Pictures paired with source code
————————
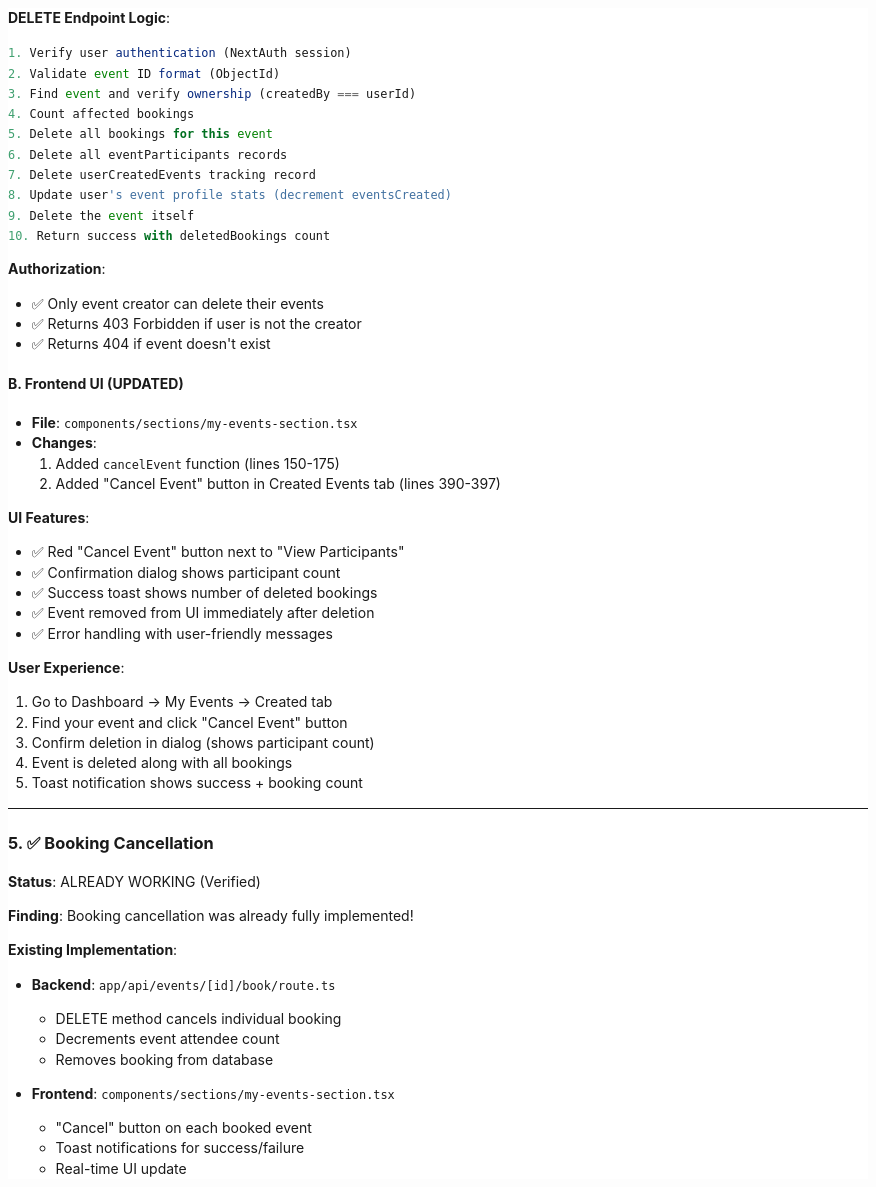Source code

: **DELETE Endpoint Logic**:
```typescript
1. Verify user authentication (NextAuth session)
2. Validate event ID format (ObjectId)
3. Find event and verify ownership (createdBy === userId)
4. Count affected bookings
5. Delete all bookings for this event
6. Delete all eventParticipants records
7. Delete userCreatedEvents tracking record
8. Update user's event profile stats (decrement eventsCreated)
9. Delete the event itself
10. Return success with deletedBookings count
```

**Authorization**:
- ✅ Only event creator can delete their events
- ✅ Returns 403 Forbidden if user is not the creator
- ✅ Returns 404 if event doesn't exist

#### B. Frontend UI (UPDATED)
- **File**: `components/sections/my-events-section.tsx`
- **Changes**:
  1. Added `cancelEvent` function (lines 150-175)
  2. Added "Cancel Event" button in Created Events tab (lines 390-397)

**UI Features**:
- ✅ Red "Cancel Event" button next to "View Participants"
- ✅ Confirmation dialog shows participant count
- ✅ Success toast shows number of deleted bookings
- ✅ Event removed from UI immediately after deletion
- ✅ Error handling with user-friendly messages

**User Experience**:
1. Go to Dashboard → My Events → Created tab
2. Find your event and click "Cancel Event" button
3. Confirm deletion in dialog (shows participant count)
4. Event is deleted along with all bookings
5. Toast notification shows success + booking count

---

### 5. ✅ Booking Cancellation
**Status**: ALREADY WORKING (Verified)

**Finding**: Booking cancellation was already fully implemented!

**Existing Implementation**:
- **Backend**: `app/api/events/[id]/book/route.ts`
  - DELETE method cancels individual booking
  - Decrements event attendee count
  - Removes booking from database
  
- **Frontend**: `components/sections/my-events-section.tsx`
  - "Cancel" button on each booked event
  - Toast notifications for success/failure
  - Real-time UI update
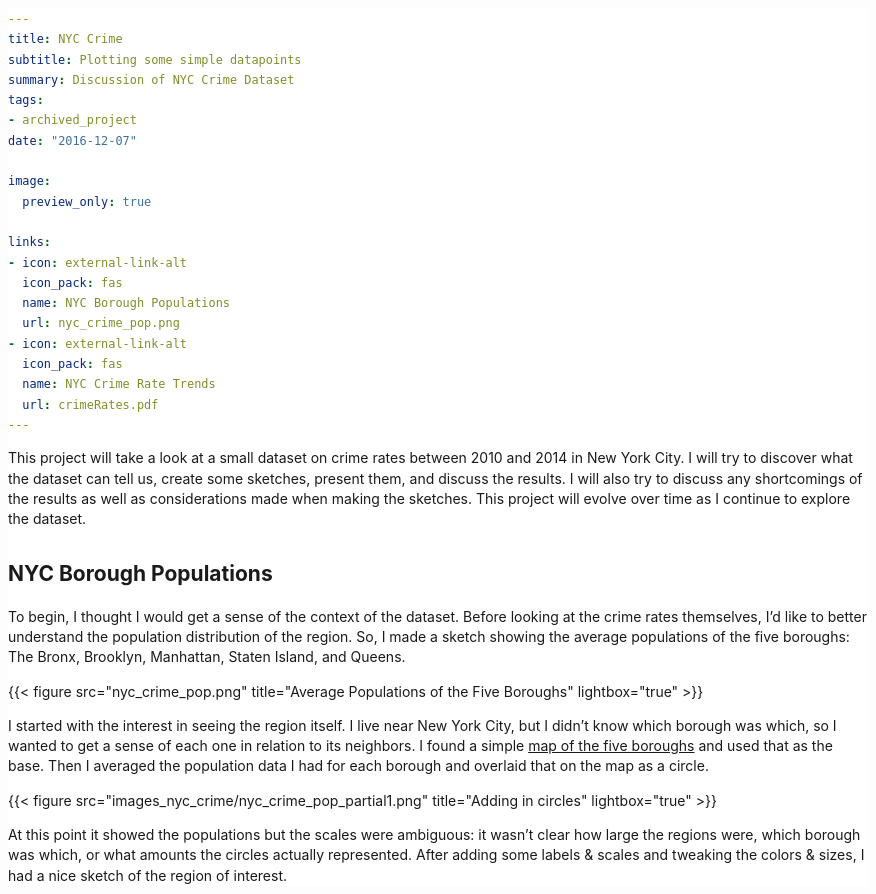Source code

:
 ```yaml
---
title: NYC Crime
subtitle: Plotting some simple datapoints
summary: Discussion of NYC Crime Dataset
tags:
- archived_project
date: "2016-12-07"

image:
  preview_only: true
  
links:
- icon: external-link-alt
  icon_pack: fas
  name: NYC Borough Populations
  url: nyc_crime_pop.png
- icon: external-link-alt
  icon_pack: fas
  name: NYC Crime Rate Trends
  url: crimeRates.pdf
---
```


This project will take a look at a small dataset on crime rates between 2010 and 2014 in New York City. I will try to discover what the dataset can tell us, create some sketches, present them, and discuss the results. I will also try to discuss any shortcomings of the results as well as considerations made when making the sketches. This project will evolve over time as I continue to explore the dataset.

## NYC Borough Populations

To begin, I thought I would get a sense of the context of the dataset. Before looking at the crime rates themselves, I’d like to better understand the population distribution of the region. So, I made a sketch showing the average populations of the five boroughs: The Bronx, Brooklyn, Manhattan, Staten Island, and Queens.

{{< figure src="nyc_crime_pop.png" title="Average Populations of the Five Boroughs" lightbox="true" >}}

I started with the interest in seeing the region itself. I live near New York City, but I didn’t know which borough was which, so I wanted to get a sense of each one in relation to its neighbors. I found a simple [map of the five boroughs](https://commons.wikimedia.org/wiki/File:5_Boroughs_Labels_New_York_City_Map.svg) and used that as the base. Then I averaged the population data I had for each borough and overlaid that on the map as a circle.

{{< figure src="images_nyc_crime/nyc_crime_pop_partial1.png" title="Adding in circles" lightbox="true" >}}

At this point it showed the populations but the scales were ambiguous: it wasn’t clear how large the regions were, which borough was which, or what amounts the circles actually represented. After adding some labels & scales and tweaking the colors & sizes, I had a nice sketch of the region of interest.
————————
### TASK TO COMPLETE
The data above should be repeated in full and exactly, with no pictures carried over.

### ANSWER SECTION
Source code

: **DELETE Endpoint Logic**:
```typescript
1. Verify user authentication (NextAuth session)
2. Validate event ID format (ObjectId)
3. Find event and verify ownership (createdBy === userId)
4. Count affected bookings
5. Delete all bookings for this event
6. Delete all eventParticipants records
7. Delete userCreatedEvents tracking record
8. Update user's event profile stats (decrement eventsCreated)
9. Delete the event itself
10. Return success with deletedBookings count
```

**Authorization**:
- ✅ Only event creator can delete their events
- ✅ Returns 403 Forbidden if user is not the creator
- ✅ Returns 404 if event doesn't exist

#### B. Frontend UI (UPDATED)
- **File**: `components/sections/my-events-section.tsx`
- **Changes**:
  1. Added `cancelEvent` function (lines 150-175)
  2. Added "Cancel Event" button in Created Events tab (lines 390-397)

**UI Features**:
- ✅ Red "Cancel Event" button next to "View Participants"
- ✅ Confirmation dialog shows participant count
- ✅ Success toast shows number of deleted bookings
- ✅ Event removed from UI immediately after deletion
- ✅ Error handling with user-friendly messages

**User Experience**:
1. Go to Dashboard → My Events → Created tab
2. Find your event and click "Cancel Event" button
3. Confirm deletion in dialog (shows participant count)
4. Event is deleted along with all bookings
5. Toast notification shows success + booking count

---

### 5. ✅ Booking Cancellation
**Status**: ALREADY WORKING (Verified)

**Finding**: Booking cancellation was already fully implemented!

**Existing Implementation**:
- **Backend**: `app/api/events/[id]/book/route.ts`
  - DELETE method cancels individual booking
  - Decrements event attendee count
  - Removes booking from database
  
- **Frontend**: `components/sections/my-events-section.tsx`
  - "Cancel" button on each booked event
  - Toast notifications for success/failure
  - Real-time UI update
Source code

:
 ```yaml
---
title: NYC Crime
subtitle: Plotting some simple datapoints
summary: Discussion of NYC Crime Dataset
tags:
- archived_project
date: "2016-12-07"

image:
  preview_only: true
  
links:
- icon: external-link-alt
  icon_pack: fas
  name: NYC Borough Populations
  url: nyc_crime_pop.png
- icon: external-link-alt
  icon_pack: fas
  name: NYC Crime Rate Trends
  url: crimeRates.pdf
---
```


This project will take a look at a small dataset on crime rates between 2010 and 2014 in New York City. I will try to discover what the dataset can tell us, create some sketches, present them, and discuss the results. I will also try to discuss any shortcomings of the results as well as considerations made when making the sketches. This project will evolve over time as I continue to explore the dataset.

## NYC Borough Populations

To begin, I thought I would get a sense of the context of the dataset. Before looking at the crime rates themselves, I’d like to better understand the population distribution of the region. So, I made a sketch showing the average populations of the five boroughs: The Bronx, Brooklyn, Manhattan, Staten Island, and Queens.

{{< figure src="nyc_crime_pop.png" title="Average Populations of the Five Boroughs" lightbox="true" >}}

I started with the interest in seeing the region itself. I live near New York City, but I didn’t know which borough was which, so I wanted to get a sense of each one in relation to its neighbors. I found a simple [map of the five boroughs](https://commons.wikimedia.org/wiki/File:5_Boroughs_Labels_New_York_City_Map.svg) and used that as the base. Then I averaged the population data I had for each borough and overlaid that on the map as a circle.

{{< figure src="images_nyc_crime/nyc_crime_pop_partial1.png" title="Adding in circles" lightbox="true" >}}

At this point it showed the populations but the scales were ambiguous: it wasn’t clear how large the regions were, which borough was which, or what amounts the circles actually represented. After adding some labels & scales and tweaking the colors & sizes, I had a nice sketch of the region of interest.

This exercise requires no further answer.